El Festival Internacional de Cine Guanajuato ya comenzó a delinear el espíritu de su edición número 29 y esta vez el cine será utilizado como una especie de espejo evolutivo. Bajo el lema Un Viaje Al Corazón De Nuestra Especie, el festival apuesta por una reflexión sobre tecnología, humanidad y supervivencia emocional en un mundo atravesado por pantallas, inteligencia artificial y vínculos cada vez más fragmentados.

Lejos de limitarse a una programación cinematográfica convencional, el GIFF 2026 plantea una experiencia conceptual que busca explorar cómo las personas construyen sentido en medio de la aceleración digital. La propuesta fue impulsada por Claudio Zilleruelo Acra, nuevo programador del festival, quien define esta edición como un “manifiesto latente” sobre la manera en que convivimos, imaginamos y proyectamos humanidad sobre aquello que todavía no comprendemos del todo.

La curaduría temática se sostiene sobre dos grandes líneas de reflexión. La primera observa el comportamiento humano desde una perspectiva antropológica: cómo habitamos ciudades saturadas de tecnología, cómo enfrentamos la soledad y qué tipo de rituales contemporáneos construimos para sobrevivir emocionalmente. La segunda línea explora una mirada antropomórfica donde la inteligencia artificial y el entorno natural funcionan como espejos sobre los que proyectamos nuestras propias contradicciones.

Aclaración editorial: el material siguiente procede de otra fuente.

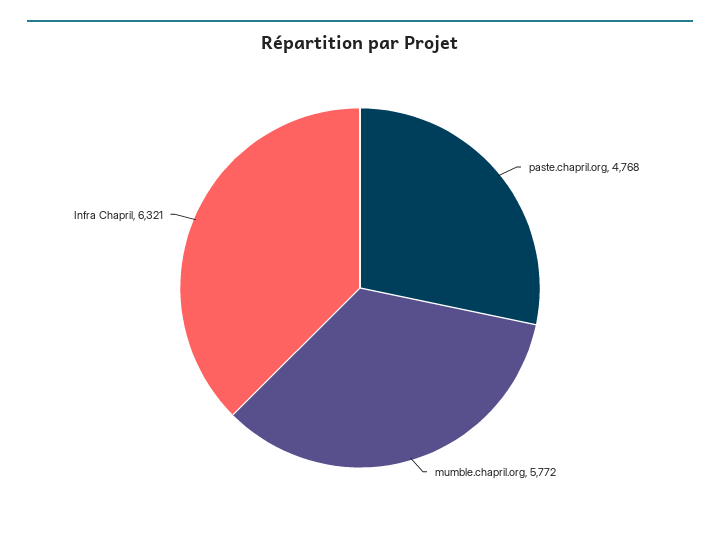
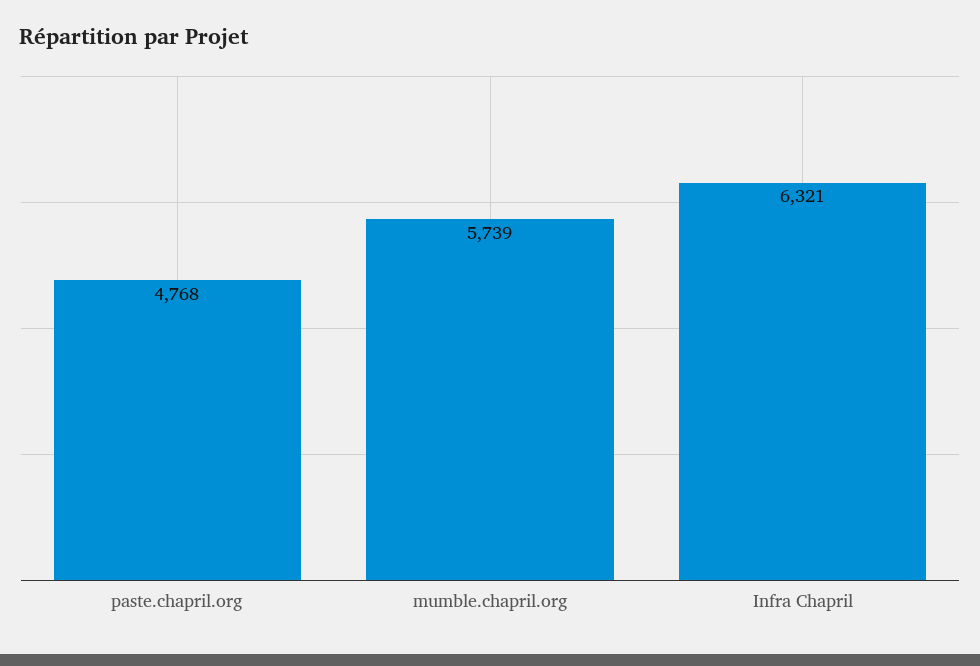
mumble.chapril.org: 5772 -> 5739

En esta edición, el festival plantea el cine como un organismo vivo y en transformación constante. La programación girará alrededor de tres ejes centrales: la relación simbiótica entre humanidad y tecnología, el metabolismo urbano de las ciudades contemporáneas y el duelo planetario derivado de las crisis ambientales y sociales que atraviesan el presente.

La identidad visual del festival también dialoga con estas preguntas. La diseñadora Giselle Macías Vázquez desarrolló una imagen oficial minimalista y abstracta donde una figura humana aparece frente a un círculo que representa simultáneamente origen y futuro.

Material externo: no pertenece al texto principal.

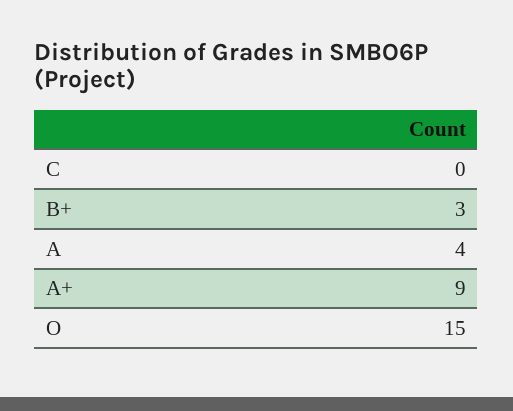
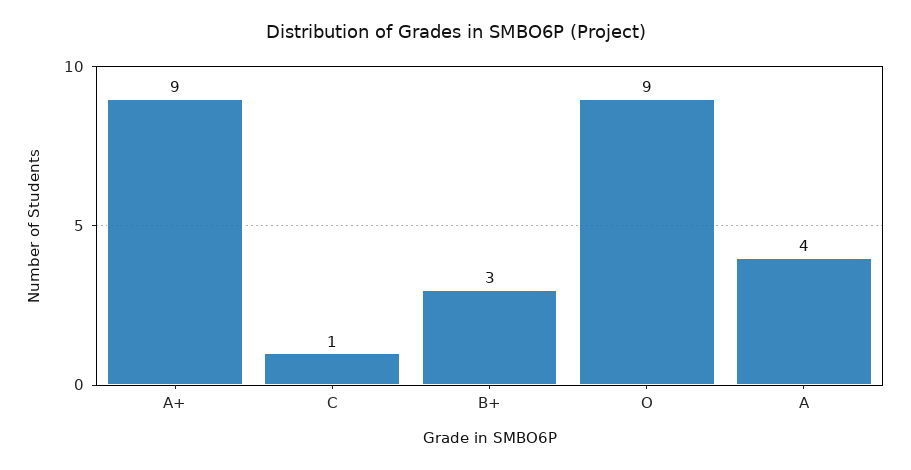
C: 0 -> 1
O: 15 -> 9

Inspirada en la estética del cómic y construida con colores cálidos, la propuesta visual funciona como un puente entre lo analógico y lo digital. La autora ha explicado que su intención fue priorizar el símbolo sobre el ornamento, reduciendo los elementos visuales a formas esenciales capaces de representar el encuentro entre la humanidad y lo desconocido.

La imagen también dialoga con ideas vinculadas al posthumanismo, corriente filosófica que reflexiona sobre las transformaciones provocadas por la tecnología y la inteligencia artificial en la definición misma de lo humano. En ese sentido, el GIFF parece apostar por una edición donde el cine servirá tanto para observar el presente como para especular sobre el futuro de nuestra especie.

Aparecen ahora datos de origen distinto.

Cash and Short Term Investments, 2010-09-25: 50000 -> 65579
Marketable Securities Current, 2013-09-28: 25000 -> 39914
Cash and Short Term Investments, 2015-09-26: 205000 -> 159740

Con esta nueva dirección conceptual, el festival reafirma su interés por convertir el cine en un espacio de pensamiento colectivo y no solo en una vitrina de estrenos. Más que ofrecer respuestas, el GIFF 2026 propone preguntas sobre identidad, memoria, tecnología y comunidad en tiempos donde la realidad parece moverse más rápido que nuestra capacidad para comprenderla.

Entre algoritmos, ciudades mutantes y rituales digitales, el festival prepara una edición que busca mirar directamente al corazón humano justo cuando ese corazón comienza a dialogar con máquinas.